Tuesday, August 23, 2011

A path toward moral relativism

Yesterday, just before going to bed, I ran across this essay by ethicist Joel Marks on the New York Times called "Confessions of an Ex-Moralist".  I found it to be a refreshing look at the moral implications of atheism, and I commented on Facebook that it was nice to read a "serious" atheist.  A friend took exception to my comment and wrote:
What exactly do you find 'serious' about this? If anything, I find it almost exactly not serious. This guy sounds like an atheist who at some level wishes he just could be a believer and make all the tricky stuff go away. I think teh kidz call this a faithiest.
I wrote a reply in which I tried to express the logical reasons of this particular atheist's choice of moral relativism and why it was important to understand it.
I doubt that I am unique here, but it often feels as if morals are real, i.e., that there is an objective right and wrong.  When someone has wronged me, it feels as though his action was not just wrong for me but for him as well.  And I would like to think that, at times, I am truly justified in my anger toward someone else.  So if I feel so strongly about a moral reality, then why?

One answer, I suppose, is that morals do not exist as we would feel they should.  Instead of morals, the argument goes, each of us merely has preferences.  Morals themselves are an illusion or, at best, are an emergent property formed out of the complex interactions of our subjective preferences.  Either way, morals do not have real authority.
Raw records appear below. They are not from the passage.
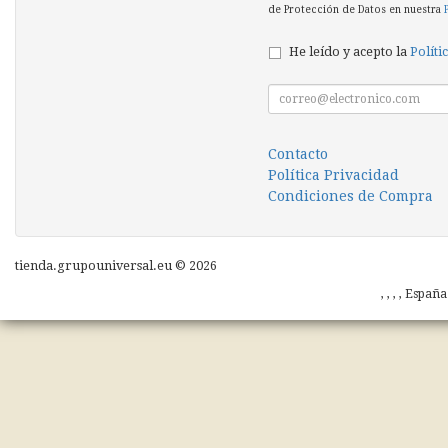
de Protección de Datos en nuestra
He leído y acepto la
Políti
Contacto
Política Privacidad
Condiciones de Compra
tienda.grupouniversal.eu © 2026
, , , , Españ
Regardless of whether that particular argument is true, Prof. Marks is convinced that his atheism demands that it is true.  He explains why here:

"A friend had been explaining to me the nature of her belief in God. At one point she likened divinity to the beauty of a sunset: the quality lay not in the sunset but in her relation to the sunset […] But then it hit me: is not morality like this God? […] Does it not make far more sense to suppose that all of these phenomena arise in my breast, that they are the responses of a particular sensibility to otherwise valueless events and entities?"
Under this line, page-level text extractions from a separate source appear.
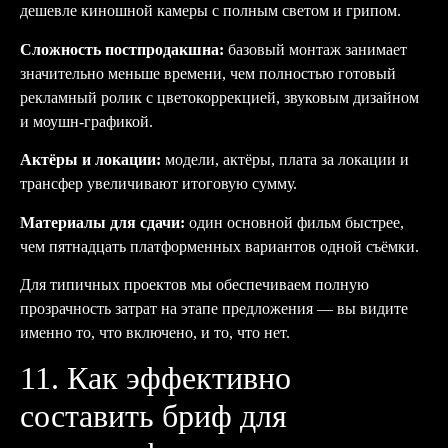
дешевле киношной камеры с полным светом и грипом.
Сложность постпродакшна:
базовый монтаж занимает
значительно меньше времени, чем полностью готовый
рекламный ролик с цветокоррекцией, звуковым дизайном
и моушн-графикой.
Актёры и локации:
модели, актёры, плата за локации и
трансфер увеличивают итоговую сумму.
Материалы для сдачи:
один основной фильм быстрее,
чем пятнадцать платформенных вариантов одной съёмки.
Для типичных проектов мы обеспечиваем полную
прозрачность затрат на этапе предложения — вы видите
именно то, что включено, и то, что нет.
11. Как эффективно
составить бриф для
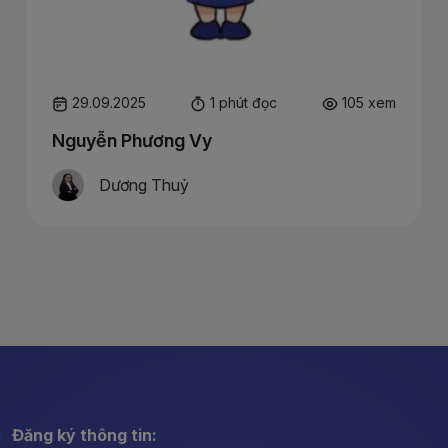
29.09.2025
1 phút đọc
105 xem
Nguyễn Phương Vy
Dương Thuỷ
Đăng ký thông tin:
As a humanist, he finds truth in the inward feeling of beauty one sees in a sunset (what his friend calls God).  But it is the experience between man and sunset that he finds transcendent, not the sunset itself.  As an atheist, he knows this is not really God, but like his friend he did "adamantly affirm the objectivity of right and wrong".  Yet at his "anti-epiphany", he realizes that there is a duality between his friend's belief in God and his belief in morals.  As man is to sunset, man is also to lie.  He supposes that he should be as amoral as he is atheist.  And in that case, morals do not exist any more than God does.
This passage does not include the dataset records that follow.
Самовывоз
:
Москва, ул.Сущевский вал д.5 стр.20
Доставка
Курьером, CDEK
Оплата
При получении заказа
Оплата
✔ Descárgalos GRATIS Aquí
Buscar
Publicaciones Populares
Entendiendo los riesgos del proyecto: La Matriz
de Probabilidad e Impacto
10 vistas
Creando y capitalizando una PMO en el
What is so "serious" about this atheist is that once he realizes that his philosophy demands that he give up an important aspect of his life -- morality is important to an ethicist -- he does so without question.  Moreover, I find it commendable that he focuses on the questions of atheist morality instead of the more worn out question of whether atheists are moral.  I find the notion of a relative morality absolutely fascinating because it raises a huge list of questions.  Prof. Marks covers some in his essay: Are any acts not permissible?  How does one deal with disagreement?  How does one escape moral nihilism?  What are the societial implications of such a philosophy?  How can we rely on an instinctual morality when it is so unreliable?  Each of these is a hard question, and hence I don't agree that it as an easy way out.